A principios de la década de 1950, Mercedes quería hacer una declaración de calidad. El Pontoon iba a ser el descubrimiento de la "lentitud encantadora". Después de todo, un Pontoon es sólido como una roca; una pieza indestructible de calidad alemana. Así es el Ponton hoy: una inversión a prueba de crisis y tecnología que sigue siendo resistente al agua.
Al sentarse en este hermoso clásico, se siente una sensación de clase sólida. Recorres Baviera a toda velocidad, mientras el amplificador de válvulas original te envuelve con hermosa música clásica alemana. Todo en el auto, y en ese momento en tu vida, encaja a la perfección. Perfección sin concesiones a tu alrededor. Un hermoso volante clásico y un tablero de madera completan el conjunto.

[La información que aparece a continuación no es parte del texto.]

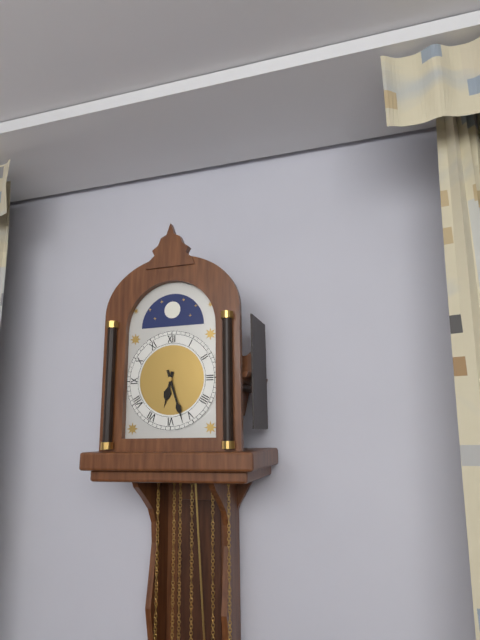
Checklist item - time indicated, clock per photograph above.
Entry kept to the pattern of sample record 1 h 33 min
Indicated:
6 h 27 min
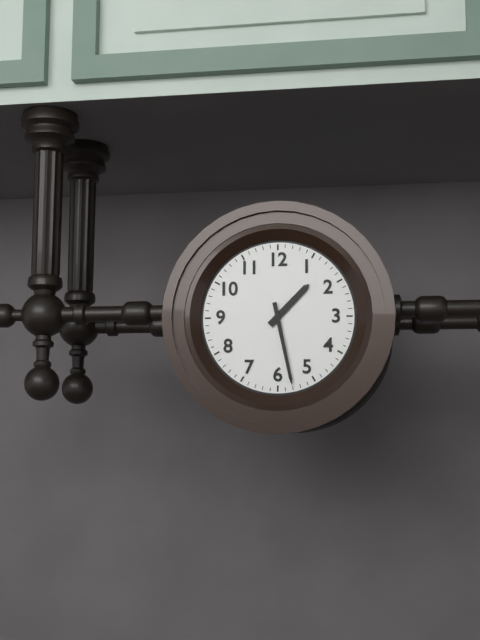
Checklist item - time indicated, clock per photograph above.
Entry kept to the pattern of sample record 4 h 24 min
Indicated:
1 h 28 min
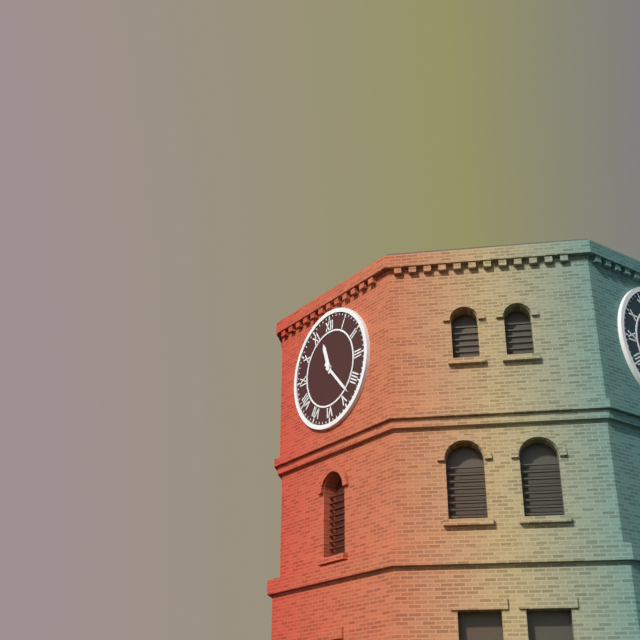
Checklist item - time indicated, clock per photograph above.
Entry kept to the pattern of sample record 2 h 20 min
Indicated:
11 h 23 min
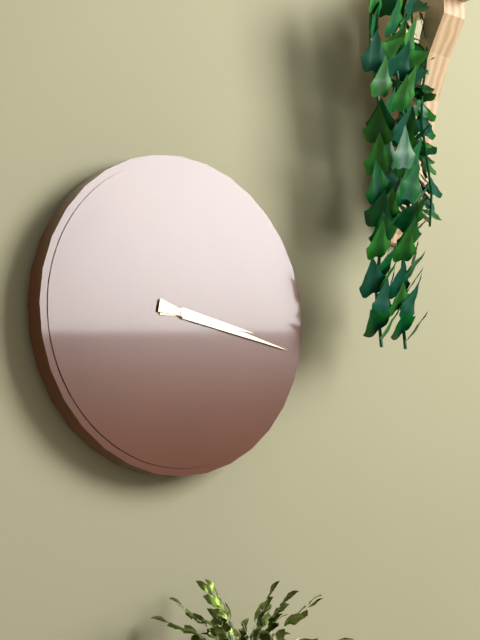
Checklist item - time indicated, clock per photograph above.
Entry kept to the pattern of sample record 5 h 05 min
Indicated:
3 h 17 min
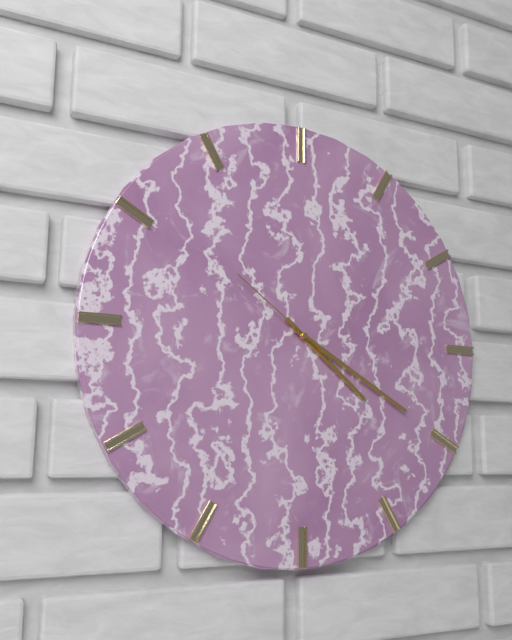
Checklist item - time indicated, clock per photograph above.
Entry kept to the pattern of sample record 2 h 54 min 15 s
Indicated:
4 h 20 min 51 s
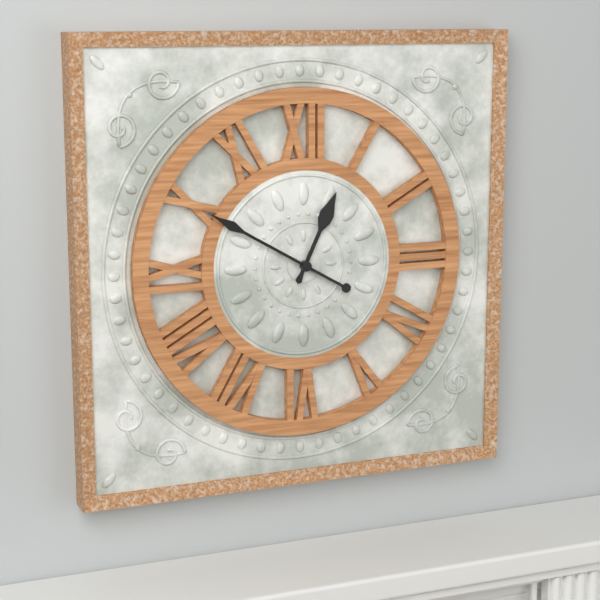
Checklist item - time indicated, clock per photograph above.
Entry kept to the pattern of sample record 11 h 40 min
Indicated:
12 h 50 min
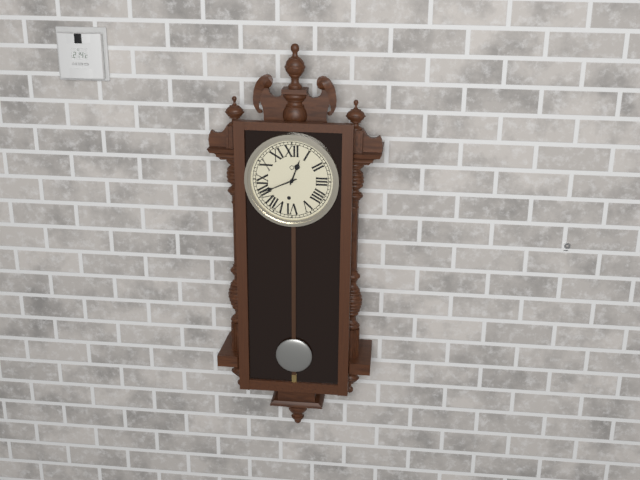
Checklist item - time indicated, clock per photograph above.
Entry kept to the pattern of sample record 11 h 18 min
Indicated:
12 h 41 min
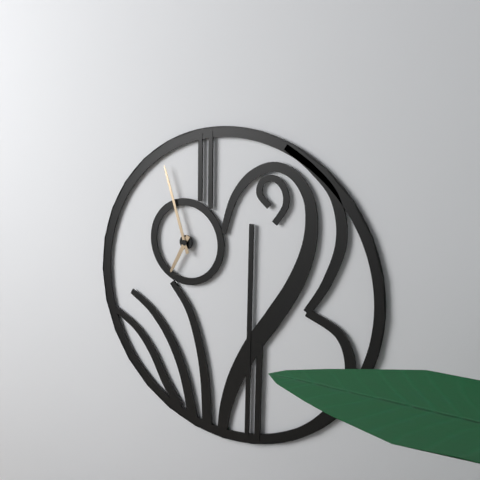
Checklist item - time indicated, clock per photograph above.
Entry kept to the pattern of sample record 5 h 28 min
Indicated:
6 h 57 min
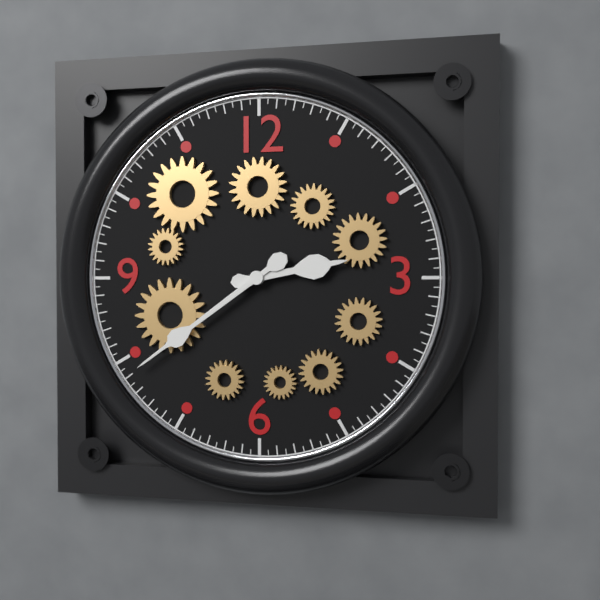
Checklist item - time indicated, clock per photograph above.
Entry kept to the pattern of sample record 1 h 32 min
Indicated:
2 h 39 min
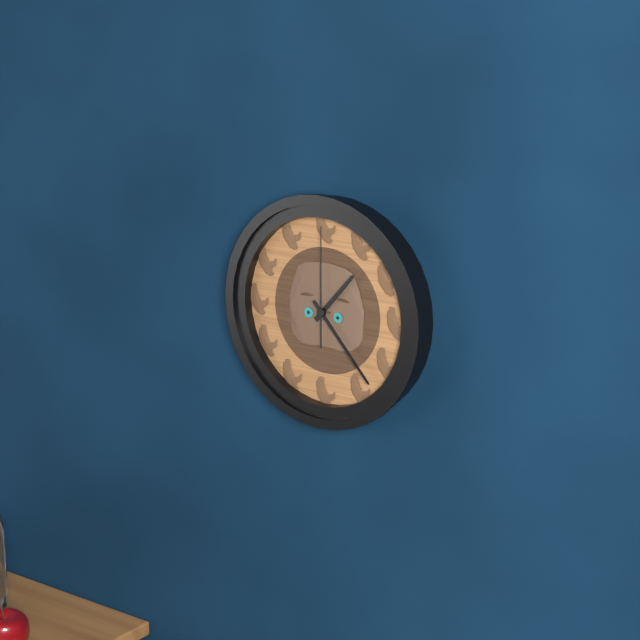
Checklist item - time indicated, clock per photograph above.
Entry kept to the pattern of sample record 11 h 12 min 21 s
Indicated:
1 h 23 min 00 s
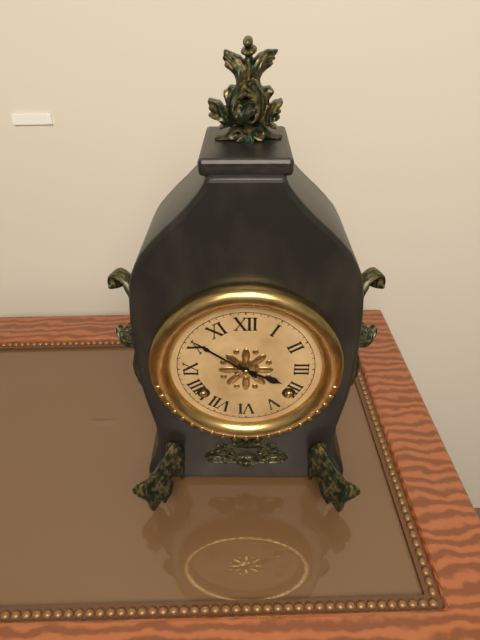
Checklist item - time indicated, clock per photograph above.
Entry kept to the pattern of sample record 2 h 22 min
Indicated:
3 h 51 min
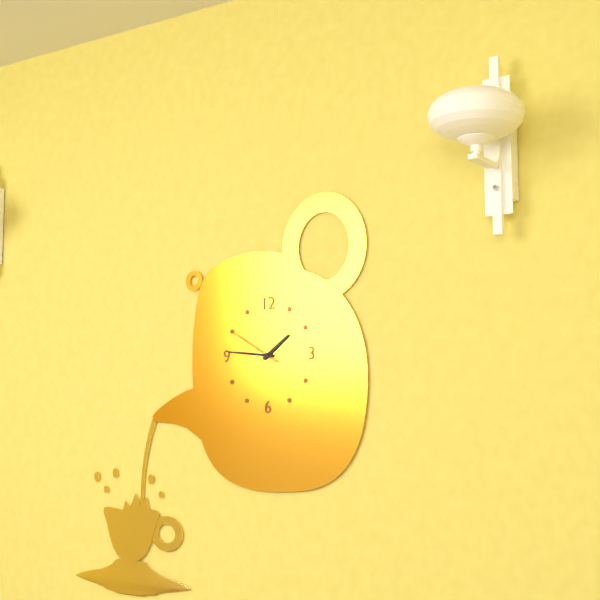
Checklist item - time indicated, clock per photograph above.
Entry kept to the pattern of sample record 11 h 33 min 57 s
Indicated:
1 h 46 min 50 s
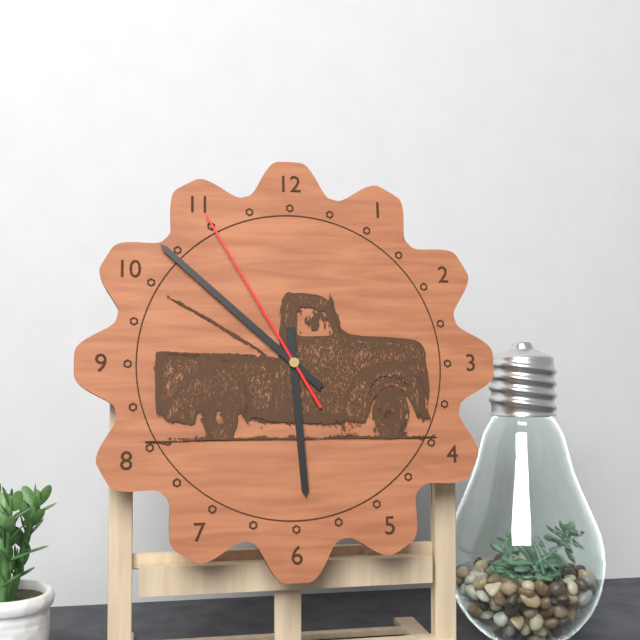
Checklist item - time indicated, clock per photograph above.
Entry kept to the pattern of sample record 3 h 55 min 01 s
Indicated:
5 h 52 min 55 s
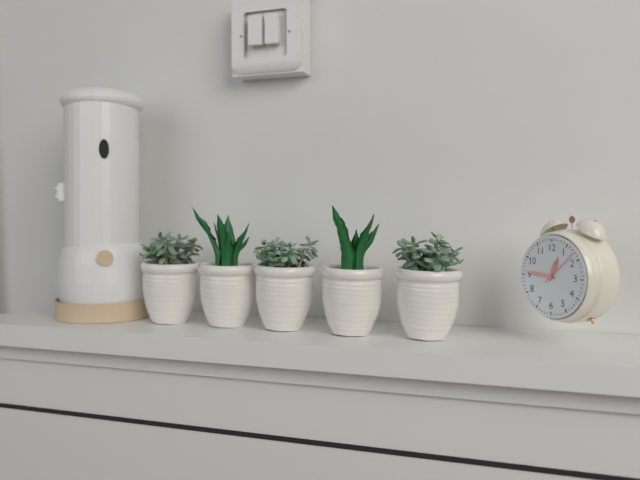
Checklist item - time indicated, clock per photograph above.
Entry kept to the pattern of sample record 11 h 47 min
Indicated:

Este ejemplar perfecto es un clásico genial por excelencia. Hecho a la perfección y en perfecto estado visual y técnico. ¡Un auto entregado en el Heimat, y entregado con la E de Einspritze! Máxima calidad. Todo esto para que el alemán realmente se sienta alemán de nuevo. ¿Nos vemos?
Mercedes define la clase como... ningún otro.